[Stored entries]
begin
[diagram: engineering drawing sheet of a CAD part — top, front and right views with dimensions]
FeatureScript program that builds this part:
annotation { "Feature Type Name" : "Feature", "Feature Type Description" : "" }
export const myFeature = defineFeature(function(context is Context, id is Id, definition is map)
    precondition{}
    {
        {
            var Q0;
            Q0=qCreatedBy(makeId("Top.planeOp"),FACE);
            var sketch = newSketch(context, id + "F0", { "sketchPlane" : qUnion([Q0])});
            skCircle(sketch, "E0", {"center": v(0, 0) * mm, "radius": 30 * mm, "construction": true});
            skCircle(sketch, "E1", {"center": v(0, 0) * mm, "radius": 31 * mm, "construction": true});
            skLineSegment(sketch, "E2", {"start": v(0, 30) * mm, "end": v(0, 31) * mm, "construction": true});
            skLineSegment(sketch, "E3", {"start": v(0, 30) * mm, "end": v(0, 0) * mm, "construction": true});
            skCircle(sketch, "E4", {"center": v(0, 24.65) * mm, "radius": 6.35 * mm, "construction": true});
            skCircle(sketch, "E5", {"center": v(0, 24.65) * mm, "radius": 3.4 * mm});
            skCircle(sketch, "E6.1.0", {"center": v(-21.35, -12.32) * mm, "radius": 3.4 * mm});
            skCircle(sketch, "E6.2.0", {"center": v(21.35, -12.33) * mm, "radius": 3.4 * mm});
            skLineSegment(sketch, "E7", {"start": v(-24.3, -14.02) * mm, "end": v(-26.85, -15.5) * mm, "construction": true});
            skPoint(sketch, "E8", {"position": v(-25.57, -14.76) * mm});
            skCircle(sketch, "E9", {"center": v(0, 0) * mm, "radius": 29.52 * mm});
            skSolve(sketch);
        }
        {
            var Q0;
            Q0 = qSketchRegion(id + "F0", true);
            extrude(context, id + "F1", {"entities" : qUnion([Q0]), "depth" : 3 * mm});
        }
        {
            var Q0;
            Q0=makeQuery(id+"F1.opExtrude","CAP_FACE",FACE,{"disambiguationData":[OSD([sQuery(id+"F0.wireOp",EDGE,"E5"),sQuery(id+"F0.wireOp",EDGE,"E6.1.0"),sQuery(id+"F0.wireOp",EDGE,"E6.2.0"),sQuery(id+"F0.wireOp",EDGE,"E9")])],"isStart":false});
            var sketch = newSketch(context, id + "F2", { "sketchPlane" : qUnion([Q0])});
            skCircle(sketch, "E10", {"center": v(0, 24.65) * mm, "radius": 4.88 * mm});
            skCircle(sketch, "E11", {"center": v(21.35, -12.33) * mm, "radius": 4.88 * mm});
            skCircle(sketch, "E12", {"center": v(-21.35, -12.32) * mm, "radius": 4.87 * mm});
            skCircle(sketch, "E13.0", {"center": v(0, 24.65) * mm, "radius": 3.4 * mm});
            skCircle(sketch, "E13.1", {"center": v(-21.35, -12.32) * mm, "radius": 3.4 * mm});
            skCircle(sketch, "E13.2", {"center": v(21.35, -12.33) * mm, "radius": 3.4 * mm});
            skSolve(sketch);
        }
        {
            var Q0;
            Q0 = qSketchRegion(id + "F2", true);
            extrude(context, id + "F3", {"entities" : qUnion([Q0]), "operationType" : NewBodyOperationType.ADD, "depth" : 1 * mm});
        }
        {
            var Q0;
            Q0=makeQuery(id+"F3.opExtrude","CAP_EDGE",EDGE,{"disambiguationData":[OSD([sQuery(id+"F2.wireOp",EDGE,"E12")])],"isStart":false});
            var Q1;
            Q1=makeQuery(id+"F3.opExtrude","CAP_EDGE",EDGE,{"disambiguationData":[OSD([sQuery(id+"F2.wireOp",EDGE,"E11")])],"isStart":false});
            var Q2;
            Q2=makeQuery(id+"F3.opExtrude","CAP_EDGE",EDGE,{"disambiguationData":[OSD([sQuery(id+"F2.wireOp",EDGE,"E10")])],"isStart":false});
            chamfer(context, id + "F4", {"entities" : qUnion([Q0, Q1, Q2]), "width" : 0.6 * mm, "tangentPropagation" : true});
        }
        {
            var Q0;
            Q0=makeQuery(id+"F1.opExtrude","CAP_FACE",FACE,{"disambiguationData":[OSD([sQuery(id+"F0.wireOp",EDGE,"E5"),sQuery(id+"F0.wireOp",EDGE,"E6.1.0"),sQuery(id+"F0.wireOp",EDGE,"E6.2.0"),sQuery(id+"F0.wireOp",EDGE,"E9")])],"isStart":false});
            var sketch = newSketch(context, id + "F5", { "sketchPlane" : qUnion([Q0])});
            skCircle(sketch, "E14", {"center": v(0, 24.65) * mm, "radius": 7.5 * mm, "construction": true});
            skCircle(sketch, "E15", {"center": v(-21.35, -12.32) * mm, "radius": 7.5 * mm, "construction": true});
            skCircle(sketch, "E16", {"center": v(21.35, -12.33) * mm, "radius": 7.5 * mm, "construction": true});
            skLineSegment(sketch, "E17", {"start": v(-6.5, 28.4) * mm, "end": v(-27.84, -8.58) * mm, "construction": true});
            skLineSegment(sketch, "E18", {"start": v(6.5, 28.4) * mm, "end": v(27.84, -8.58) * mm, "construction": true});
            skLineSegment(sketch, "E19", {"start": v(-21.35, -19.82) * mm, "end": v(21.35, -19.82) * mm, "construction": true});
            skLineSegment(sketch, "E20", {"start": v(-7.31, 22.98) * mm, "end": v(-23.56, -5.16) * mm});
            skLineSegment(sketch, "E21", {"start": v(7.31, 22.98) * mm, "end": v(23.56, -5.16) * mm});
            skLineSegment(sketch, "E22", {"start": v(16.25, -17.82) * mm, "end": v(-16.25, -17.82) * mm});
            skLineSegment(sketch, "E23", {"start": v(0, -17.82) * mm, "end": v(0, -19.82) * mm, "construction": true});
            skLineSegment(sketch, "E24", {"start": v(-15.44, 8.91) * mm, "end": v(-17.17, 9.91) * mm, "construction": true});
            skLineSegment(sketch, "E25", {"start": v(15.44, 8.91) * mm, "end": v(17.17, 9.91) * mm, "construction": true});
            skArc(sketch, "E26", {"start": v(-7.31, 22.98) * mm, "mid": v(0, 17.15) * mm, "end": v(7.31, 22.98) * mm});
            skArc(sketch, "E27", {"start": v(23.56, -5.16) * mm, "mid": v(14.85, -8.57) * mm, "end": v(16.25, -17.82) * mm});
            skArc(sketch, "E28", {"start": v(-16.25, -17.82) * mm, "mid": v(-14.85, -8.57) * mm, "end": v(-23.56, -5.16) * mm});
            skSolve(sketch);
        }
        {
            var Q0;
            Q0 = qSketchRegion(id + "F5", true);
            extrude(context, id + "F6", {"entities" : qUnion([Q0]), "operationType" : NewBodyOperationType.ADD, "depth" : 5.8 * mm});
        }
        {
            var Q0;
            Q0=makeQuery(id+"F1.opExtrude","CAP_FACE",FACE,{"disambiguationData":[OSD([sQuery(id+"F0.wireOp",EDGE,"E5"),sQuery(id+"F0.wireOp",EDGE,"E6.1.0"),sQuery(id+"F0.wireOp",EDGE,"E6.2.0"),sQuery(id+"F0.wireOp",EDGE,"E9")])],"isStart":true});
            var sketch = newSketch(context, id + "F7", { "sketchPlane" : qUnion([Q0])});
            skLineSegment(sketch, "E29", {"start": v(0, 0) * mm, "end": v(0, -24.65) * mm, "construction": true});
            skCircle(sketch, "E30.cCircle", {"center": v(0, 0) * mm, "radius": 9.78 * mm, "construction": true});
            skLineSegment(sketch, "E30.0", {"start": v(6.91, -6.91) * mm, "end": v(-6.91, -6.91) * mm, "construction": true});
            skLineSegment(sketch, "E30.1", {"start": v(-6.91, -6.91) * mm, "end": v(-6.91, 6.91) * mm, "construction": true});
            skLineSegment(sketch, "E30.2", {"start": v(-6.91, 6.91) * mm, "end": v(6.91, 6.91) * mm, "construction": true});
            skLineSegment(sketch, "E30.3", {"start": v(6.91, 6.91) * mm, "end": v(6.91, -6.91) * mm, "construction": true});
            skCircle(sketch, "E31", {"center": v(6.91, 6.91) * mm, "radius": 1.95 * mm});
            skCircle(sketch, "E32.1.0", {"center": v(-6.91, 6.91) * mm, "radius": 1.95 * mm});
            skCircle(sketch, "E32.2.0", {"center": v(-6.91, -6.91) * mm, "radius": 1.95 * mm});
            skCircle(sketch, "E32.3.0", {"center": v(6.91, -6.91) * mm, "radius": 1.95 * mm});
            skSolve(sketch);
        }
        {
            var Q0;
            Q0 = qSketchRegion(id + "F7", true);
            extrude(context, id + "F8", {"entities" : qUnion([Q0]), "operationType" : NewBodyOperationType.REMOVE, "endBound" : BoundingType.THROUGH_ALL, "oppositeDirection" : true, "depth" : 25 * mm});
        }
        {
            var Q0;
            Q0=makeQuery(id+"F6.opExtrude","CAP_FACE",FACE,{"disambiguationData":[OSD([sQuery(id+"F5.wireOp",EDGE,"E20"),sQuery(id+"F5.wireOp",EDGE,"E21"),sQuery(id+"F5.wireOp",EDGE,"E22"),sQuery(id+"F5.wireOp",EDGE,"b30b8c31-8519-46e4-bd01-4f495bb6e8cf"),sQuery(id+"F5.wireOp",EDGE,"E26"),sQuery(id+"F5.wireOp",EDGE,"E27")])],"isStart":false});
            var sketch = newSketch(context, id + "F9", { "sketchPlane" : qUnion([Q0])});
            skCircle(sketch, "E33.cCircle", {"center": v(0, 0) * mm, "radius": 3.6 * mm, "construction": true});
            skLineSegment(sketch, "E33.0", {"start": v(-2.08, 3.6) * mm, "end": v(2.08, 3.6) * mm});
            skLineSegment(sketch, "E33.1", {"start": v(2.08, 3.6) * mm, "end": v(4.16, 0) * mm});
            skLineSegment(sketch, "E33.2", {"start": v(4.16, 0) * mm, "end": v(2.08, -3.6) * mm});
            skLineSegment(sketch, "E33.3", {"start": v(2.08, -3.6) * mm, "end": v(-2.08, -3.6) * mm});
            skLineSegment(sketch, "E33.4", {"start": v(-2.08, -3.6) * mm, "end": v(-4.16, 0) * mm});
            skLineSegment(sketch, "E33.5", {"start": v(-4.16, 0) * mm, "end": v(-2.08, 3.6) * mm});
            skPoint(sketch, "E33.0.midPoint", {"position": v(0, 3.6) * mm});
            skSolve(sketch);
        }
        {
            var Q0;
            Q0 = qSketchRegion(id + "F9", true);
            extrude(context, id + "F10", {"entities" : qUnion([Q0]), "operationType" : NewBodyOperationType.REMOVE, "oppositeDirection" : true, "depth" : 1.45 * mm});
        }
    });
end
• TASK PROMPT:
Please locate every line in the records that holds the string "qSketchRegion" and copy each one out.

• RESULT OF THIS TASK:
            Q0 = qSketchRegion(id + "F0", true);
            Q0 = qSketchRegion(id + "F2", true);
            Q0 = qSketchRegion(id + "F5", true);
            Q0 = qSketchRegion(id + "F7", true);
            Q0 = qSketchRegion(id + "F9", true);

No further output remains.